[Recorded data]
^^^^^^^^
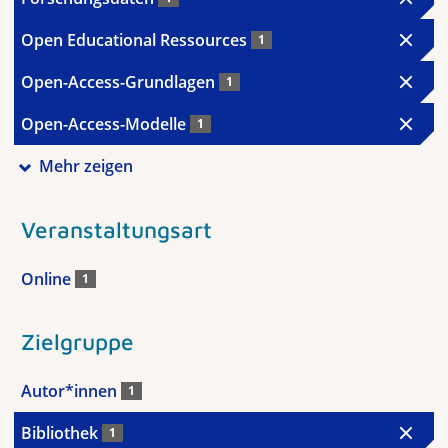
Open Educational Ressources
1
Open-Access-Grundlagen
1
Open-Access-Modelle
1
Mehr zeigen
Veranstaltungsart
Online
1
Zielgruppe
Autor*innen
1
Bibliothek
1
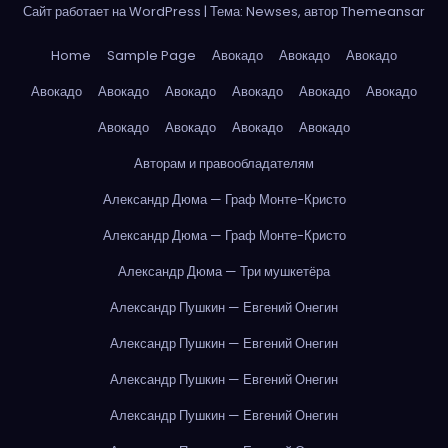
Сайт работает на WordPress
|
Тема: Newses, автор
Themeansar
Home
Sample Page
Авокадо
Авокадо
Авокадо
Авокадо
Авокадо
Авокадо
Авокадо
Авокадо
Авокадо
Авокадо
Авокадо
Авокадо
Авокадо
Авторам и правообладателям
Александр Дюма — Граф Монте-Кристо
Александр Дюма — Граф Монте-Кристо
Александр Дюма — Три мушкетёра
Александр Пушкин — Евгений Онегин
Александр Пушкин — Евгений Онегин
Александр Пушкин — Евгений Онегин
Александр Пушкин — Евгений Онегин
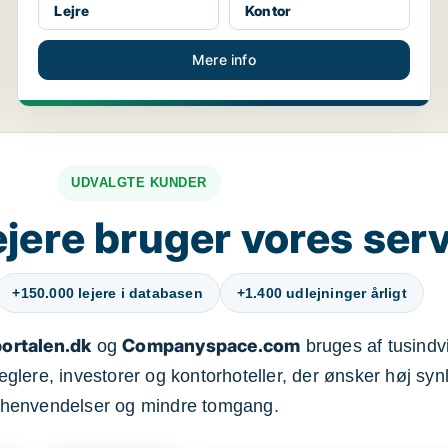
Lejre
Kontor
Mere info
UDVALGTE KUNDER
jere bruger vores ser
+150.000 lejere i databasen
+1.400 udlejninger årligt
ortalen.dk
Companyspace.com
og
bruges af tusindvi
ere, investorer og kontorhoteller, der ønsker høj synl
henvendelser og mindre tomgang.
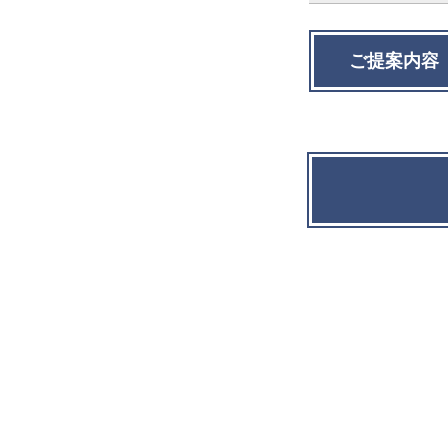
ご提案内容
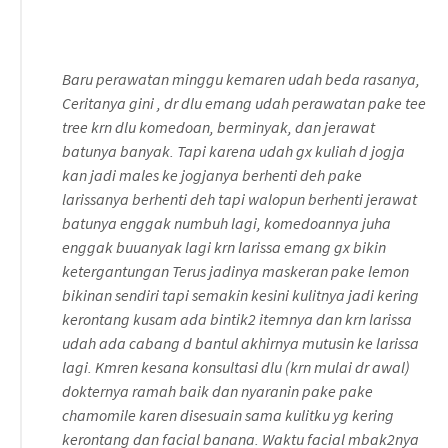
Baru perawatan minggu kemaren udah beda rasanya,
Ceritanya gini , dr dlu emang udah perawatan pake tee
tree krn dlu komedoan, berminyak, dan jerawat
batunya banyak. Tapi karena udah gx kuliah d jogja
kan jadi males ke jogjanya berhenti deh pake
larissanya berhenti deh tapi walopun berhenti jerawat
batunya enggak numbuh lagi, komedoannya juha
enggak buuanyak lagi krn larissa emang gx bikin
ketergantungan Terus jadinya maskeran pake lemon
bikinan sendiri tapi semakin kesini kulitnya jadi kering
kerontang kusam ada bintik2 itemnya dan krn larissa
udah ada cabang d bantul akhirnya mutusin ke larissa
lagi. Kmren kesana konsultasi dlu (krn mulai dr awal)
dokternya ramah baik dan nyaranin pake pake
chamomile karen disesuain sama kulitku yg kering
kerontang dan facial banana. Waktu facial mbak2nya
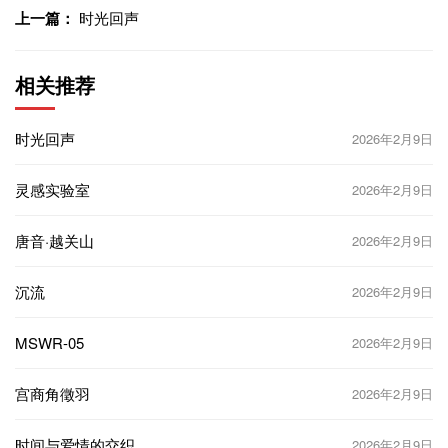
上一篇：
时光回声
相关推荐
时光回声
2026年2月9日
灵感实验室
2026年2月9日
唐音·越关山
2026年2月9日
沉流
2026年2月9日
MSWR-05
2026年2月9日
宫商角徵羽
2026年2月9日
时间与爱情的交织
2026年2月9日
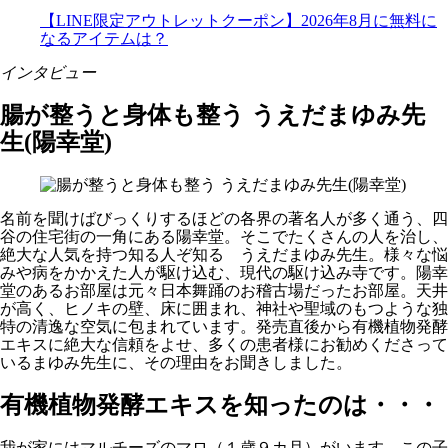
【LINE限定アウトレットクーポン】2026年8月に無料に
なるアイテムは？
インタビュー
腸が整うと身体も整う うえだまゆみ先
生(陽幸堂)
名前を聞けばびっくりするほどの各界の著名人が多く通う、四
谷の住宅街の一角にある陽幸堂。そこでたくさんの人を治し、
絶大な人気を持つ知る人ぞ知る うえだまゆみ先生。様々な悩
みや病をかかえた人が駆け込む、現代の駆け込み寺です。陽幸
堂のあるお部屋は元々日本舞踊のお稽古場だったお部屋。天井
が高く、ヒノキの壁、床に囲まれ、神社や聖域のもつような独
特の清逸な空気に包まれています。発売直後から有機植物発酵
エキスに絶大な信頼をよせ、多くの患者様にお勧めくださって
いるまゆみ先生に、その理由をお聞きしました。
有機植物発酵エキスを知ったのは・・・
我が家にはマルチーズのマロ（１歳９カ月）がいます。この子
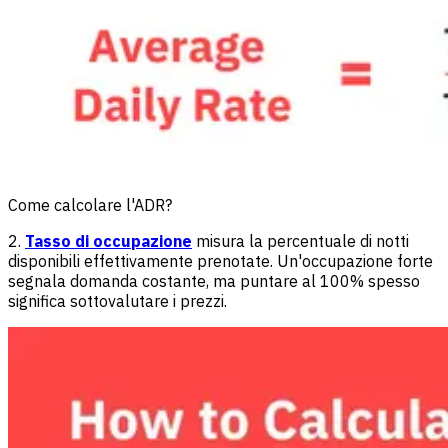
Come calcolare l'ADR?
2.
Tasso di occupazione
misura la percentuale di notti
disponibili effettivamente prenotate. Un'occupazione forte
segnala domanda costante, ma puntare al 100% spesso
significa sottovalutare i prezzi.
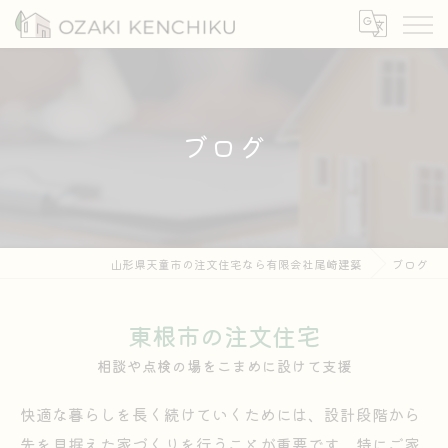
ブログ
山形県天童市の注文住宅なら有限会社尾崎建築
ブログ
東根市の注文住宅
相談や点検の場をこまめに設けて支援
快適な暮らしを長く続けていくためには、設計段階から
先を見据えた家づくりを行うことが重要です。特にご家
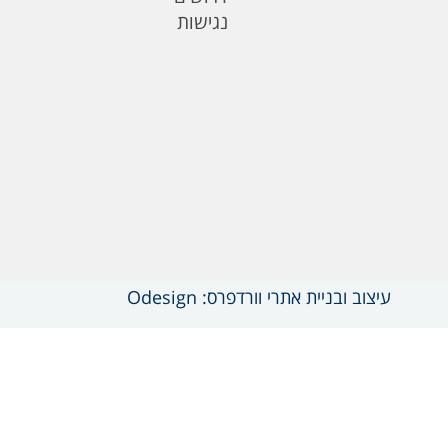
נגישות
עיצוב ובניית אתרי וורדפרס: Odesign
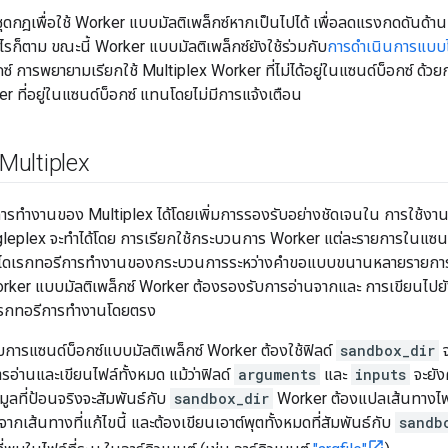
ชุดกฎเพื่อใช้ Worker แบบมัลติเพล็กซ์หากเป็นไปได้ เพื่อลดแรงกดดันด้
ไรก็ตาม ขณะนี้ Worker แบบมัลติเพล็กซ์ยังใช้ร่วมกับ
การดำเนินการแบบ
ซ์ การพยายามเรียกใช้ Multiplex Worker ที่ไม่ได้อยู่ในแซนด์บ็อกซ์ ด้
 ที่อยู่ในแซนด์บ็อกซ์ แทนโดยไม่มีการแจ้งเตือน
 Multiplex
รทำงานของ Multiplex ได้โดยเพิ่มการรองรับอย่างชัดเจนใน การใช้งาน
leplex จะทำได้โดย การเรียกใช้กระบวนการ Worker แต่ละรายการในแซนด
์ ไดเรกทอรีการทำงานของกระบวนการระหว่างคำขอแบบขนานหลายรายการ 
er แบบมัลติเพล็กซ์ Worker ต้องรองรับการอ่านจากและ การเขียนไปยัง
ดเรกทอรีการทำงานโดยตรง
การแซนด์บ็อกซ์แบบมัลติเพล็กซ์ Worker ต้องใช้ฟิลด์
sandbox_dir
อ่านและเขียนไฟล์ทั้งหมด แม้ว่าฟิลด์
arguments
และ
inputs
จะยัง
มูลที่ป้อนจริงจะสัมพันธ์กับ
sandbox_dir
Worker ต้องแปลเส้นทางไฟ
นจากเส้นทางที่แก้ไขนี้ และต้องเขียนเอาต์พุตทั้งหมดที่สัมพันธ์กับ
sandb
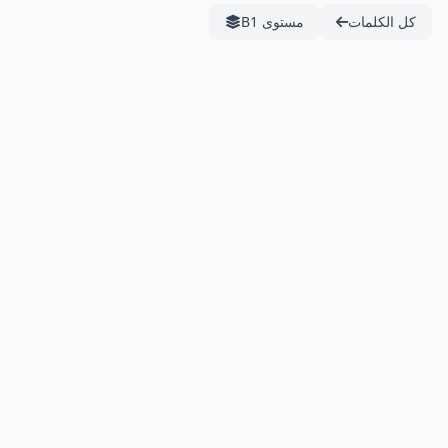
كل الكلمات
مستوى B1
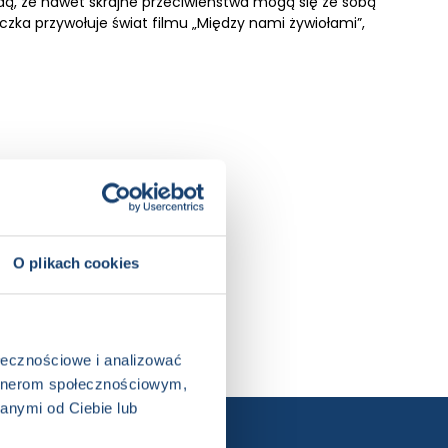
dą, że nawet skrajne przeciwieństwa mogą się ze sobą
żeczka przywołuje świat filmu „Między nami żywiołami”,
, Disney
O plikach cookies
ołecznościowe i analizować
artnerom społecznościowym,
anymi od Ciebie lub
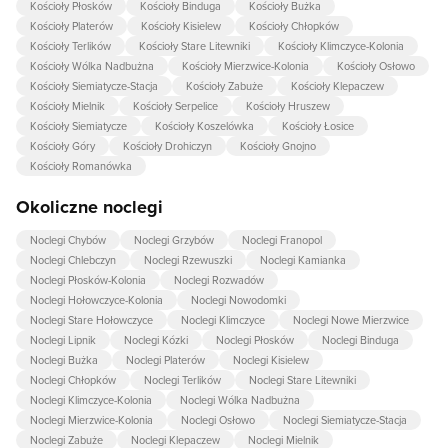
Kościoły Płosków
Kościoły Binduga
Kościoły Bużka
Kościoły Platerów
Kościoły Kisielew
Kościoły Chłopków
Kościoły Terlików
Kościoły Stare Litewniki
Kościoły Klimczyce-Kolonia
Kościoły Wólka Nadbużna
Kościoły Mierzwice-Kolonia
Kościoły Osłowo
Kościoły Siemiatycze-Stacja
Kościoły Zabuże
Kościoły Klepaczew
Kościoły Mielnik
Kościoły Serpelice
Kościoły Hruszew
Kościoły Siemiatycze
Kościoły Koszelówka
Kościoły Łosice
Kościoły Góry
Kościoły Drohiczyn
Kościoły Gnojno
Kościoły Romanówka
Okoliczne noclegi
Noclegi Chybów
Noclegi Grzybów
Noclegi Franopol
Noclegi Chlebczyn
Noclegi Rzewuszki
Noclegi Kamianka
Noclegi Płosków-Kolonia
Noclegi Rozwadów
Noclegi Hołowczyce-Kolonia
Noclegi Nowodomki
Noclegi Stare Hołowczyce
Noclegi Klimczyce
Noclegi Nowe Mierzwice
Noclegi Lipnik
Noclegi Kózki
Noclegi Płosków
Noclegi Binduga
Noclegi Bużka
Noclegi Platerów
Noclegi Kisielew
Noclegi Chłopków
Noclegi Terlików
Noclegi Stare Litewniki
Noclegi Klimczyce-Kolonia
Noclegi Wólka Nadbużna
Noclegi Mierzwice-Kolonia
Noclegi Osłowo
Noclegi Siemiatycze-Stacja
Noclegi Zabuże
Noclegi Klepaczew
Noclegi Mielnik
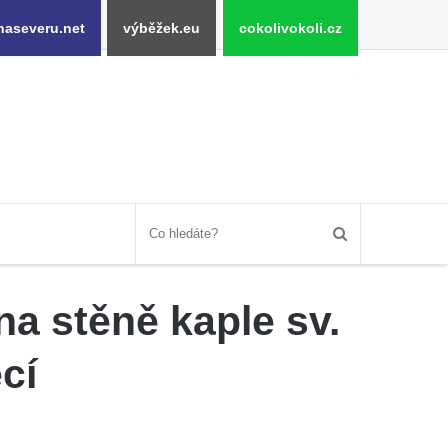
naseveru.net
výběžek.eu
cokolivokoli.cz
a stěně kaple sv.
cí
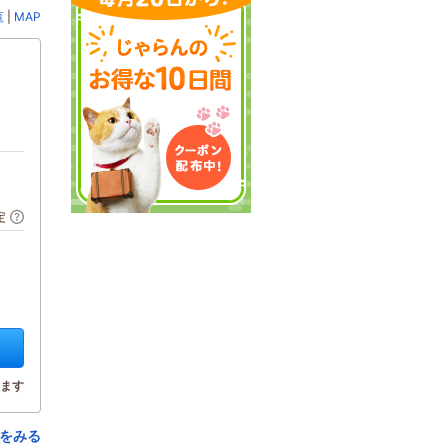
覧
|
MAP
定
ます
をみる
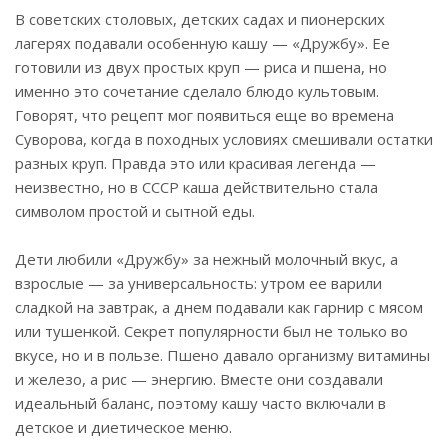
В советских столовых, детских садах и пионерских
лагерях подавали особенную кашу — «Дружбу». Ее
готовили из двух простых круп — риса и пшена, но
именно это сочетание сделало блюдо культовым.
Говорят, что рецепт мог появиться еще во времена
Суворова, когда в походных условиях смешивали остатки
разных круп. Правда это или красивая легенда —
неизвестно, но в СССР каша действительно стала
символом простой и сытной еды.
Дети любили «Дружбу» за нежный молочный вкус, а
взрослые — за универсальность: утром ее варили
сладкой на завтрак, а днем подавали как гарнир с мясом
или тушенкой. Секрет популярности был не только во
вкусе, но и в пользе. Пшено давало организму витамины
и железо, а рис — энергию. Вместе они создавали
идеальный баланс, поэтому кашу часто включали в
детское и диетическое меню.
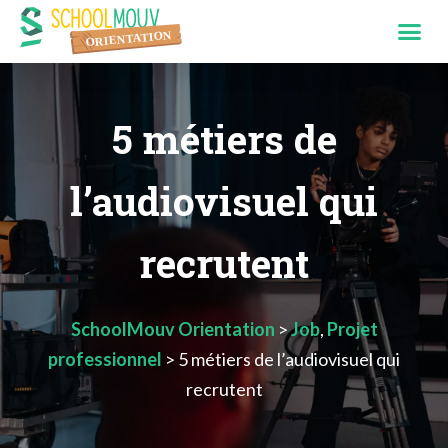
5 métiers de
l’audiovisuel qui
recrutent
SchoolMouv Orientation
>
Job
,
Projet
professionnel
>
5 métiers de l’audiovisuel qui
recrutent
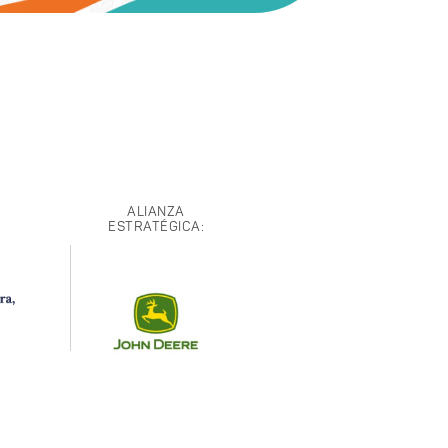
ALIANZA
ESTRATÉGICA:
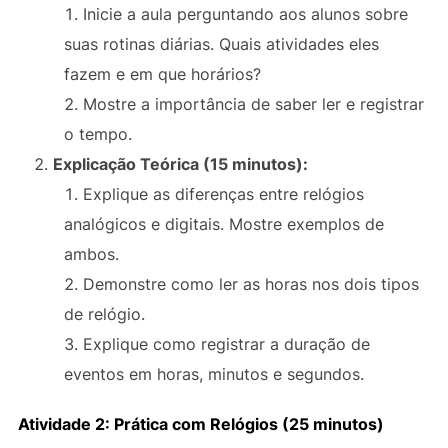
Inicie a aula perguntando aos alunos sobre
suas rotinas diárias. Quais atividades eles
fazem e em que horários?
Mostre a importância de saber ler e registrar
o tempo.
Explicação Teórica (15 minutos):
Explique as diferenças entre relógios
analógicos e digitais. Mostre exemplos de
ambos.
Demonstre como ler as horas nos dois tipos
de relógio.
Explique como registrar a duração de
eventos em horas, minutos e segundos.
Atividade 2: Prática com Relógios (25 minutos)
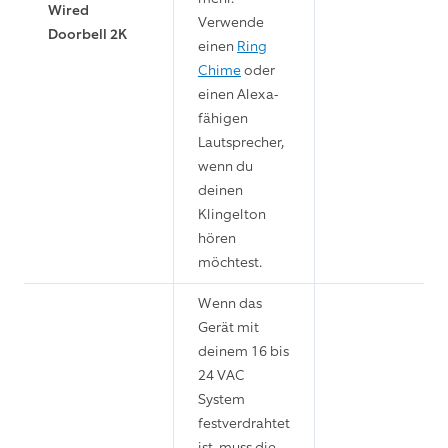
Wired
Verwende
Doorbell 2K
einen
Ring
Chime
oder
einen Alexa-
fähigen
Lautsprecher,
wenn du
deinen
Klingelton
hören
möchtest.
Wenn das
Gerät mit
deinem 16 bis
24 VAC
System
festverdrahtet
ist, muss die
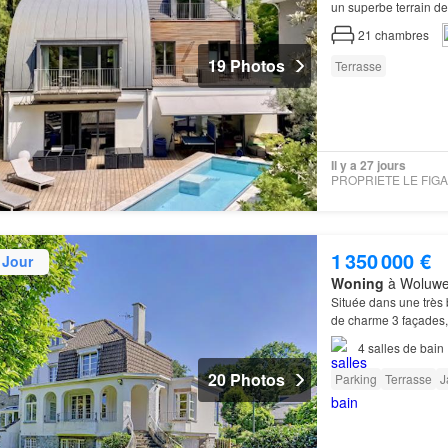
un superbe terrain de 
dînatoire, ultra-équi
21
chambres
19 Photos
Terrasse
Il y a 27 jours
1 350 000 €
 Jour
Woning
à Woluwe-
Située dans une très 
de charme 3 façades,
villa
de caractère où 
4
salles de bain
20 Photos
Parking
Terrasse
J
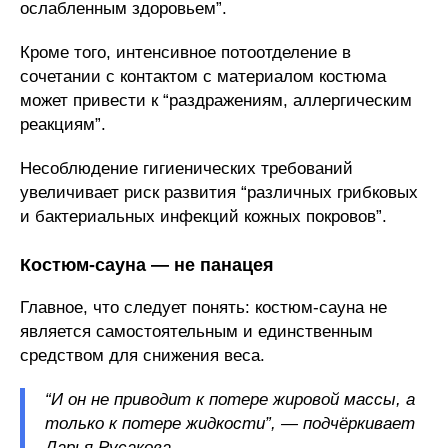
ослабленным здоровьем”.
Кроме того, интенсивное потоотделение в
сочетании с контактом с материалом костюма
может привести к “раздражениям, аллергическим
реакциям”.
Несоблюдение гигиенических требований
увеличивает риск развития “различных грибковых
и бактериальных инфекций кожных покровов”.
Костюм-сауна — не панацея
Главное, что следует понять: костюм-сауна не
является самостоятельным и единственным
средством для снижения веса.
“И он не приводит к потере жировой массы, а
только к потере жидкости”, — подчёркивает
Дарья Русакова.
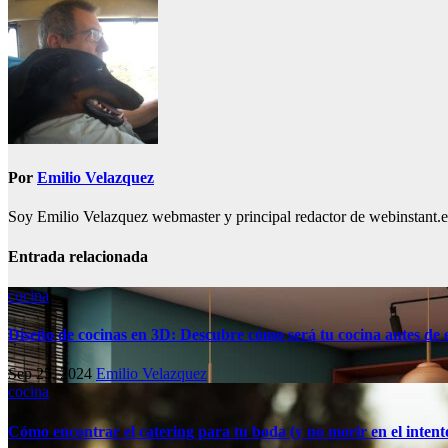
entradas
Por
Emilio Velazquez
Soy Emilio Velazquez webmaster y principal redactor de webinstant.es 
Entrada relacionada
cocina
Diseño de cocinas en 3D: Descubre cómo será tu cocina antes de
Sep 25, 2024
Emilio Velazquez
cocina
Cómo encontrar el catering para tu boda (y no morir en el intent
^^^^^^^^
_Work to complete_
What you write out is the stretch of entries from the line containing "O plikach cookies" to the line containing "детское и диетическое меню.", word for word, with both end lines and no pictures.

_Task solution_
O plikach cookies
ołecznościowe i analizować
artnerom społecznościowym,
anymi od Ciebie lub
Kościoły Płosków
Kościoły Binduga
Kościoły Bużka
Kościoły Platerów
Kościoły Kisielew
Kościoły Chłopków
Kościoły Terlików
Kościoły Stare Litewniki
Kościoły Klimczyce-Kolonia
Kościoły Wólka Nadbużna
Kościoły Mierzwice-Kolonia
Kościoły Osłowo
Kościoły Siemiatycze-Stacja
Kościoły Zabuże
Kościoły Klepaczew
Kościoły Mielnik
Kościoły Serpelice
Kościoły Hruszew
Kościoły Siemiatycze
Kościoły Koszelówka
Kościoły Łosice
Kościoły Góry
Kościoły Drohiczyn
Kościoły Gnojno
Kościoły Romanówka
Okoliczne noclegi
Noclegi Chybów
Noclegi Grzybów
Noclegi Franopol
Noclegi Chlebczyn
Noclegi Rzewuszki
Noclegi Kamianka
Noclegi Płosków-Kolonia
Noclegi Rozwadów
Noclegi Hołowczyce-Kolonia
Noclegi Nowodomki
Noclegi Stare Hołowczyce
Noclegi Klimczyce
Noclegi Nowe Mierzwice
Noclegi Lipnik
Noclegi Kózki
Noclegi Płosków
Noclegi Binduga
Noclegi Bużka
Noclegi Platerów
Noclegi Kisielew
Noclegi Chłopków
Noclegi Terlików
Noclegi Stare Litewniki
Noclegi Klimczyce-Kolonia
Noclegi Wólka Nadbużna
Noclegi Mierzwice-Kolonia
Noclegi Osłowo
Noclegi Siemiatycze-Stacja
Noclegi Zabuże
Noclegi Klepaczew
Noclegi Mielnik
naseveru.net
výběžek.eu
cokolivokoli.cz
a stěně kaple sv.
cí
覧
|
MAP
定
ます
をみる
В советских столовых, детских садах и пионерских
лагерях подавали особенную кашу — «Дружбу». Ее
готовили из двух простых круп — риса и пшена, но
именно это сочетание сделало блюдо культовым.
Говорят, что рецепт мог появиться еще во времена
Суворова, когда в походных условиях смешивали остатки
разных круп. Правда это или красивая легенда —
неизвестно, но в СССР каша действительно стала
символом простой и сытной еды.
Дети любили «Дружбу» за нежный молочный вкус, а
взрослые — за универсальность: утром ее варили
сладкой на завтрак, а днем подавали как гарнир с мясом
или тушенкой. Секрет популярности был не только во
вкусе, но и в пользе. Пшено давало организму витамины
и железо, а рис — энергию. Вместе они создавали
идеальный баланс, поэтому кашу часто включали в
детское и диетическое меню.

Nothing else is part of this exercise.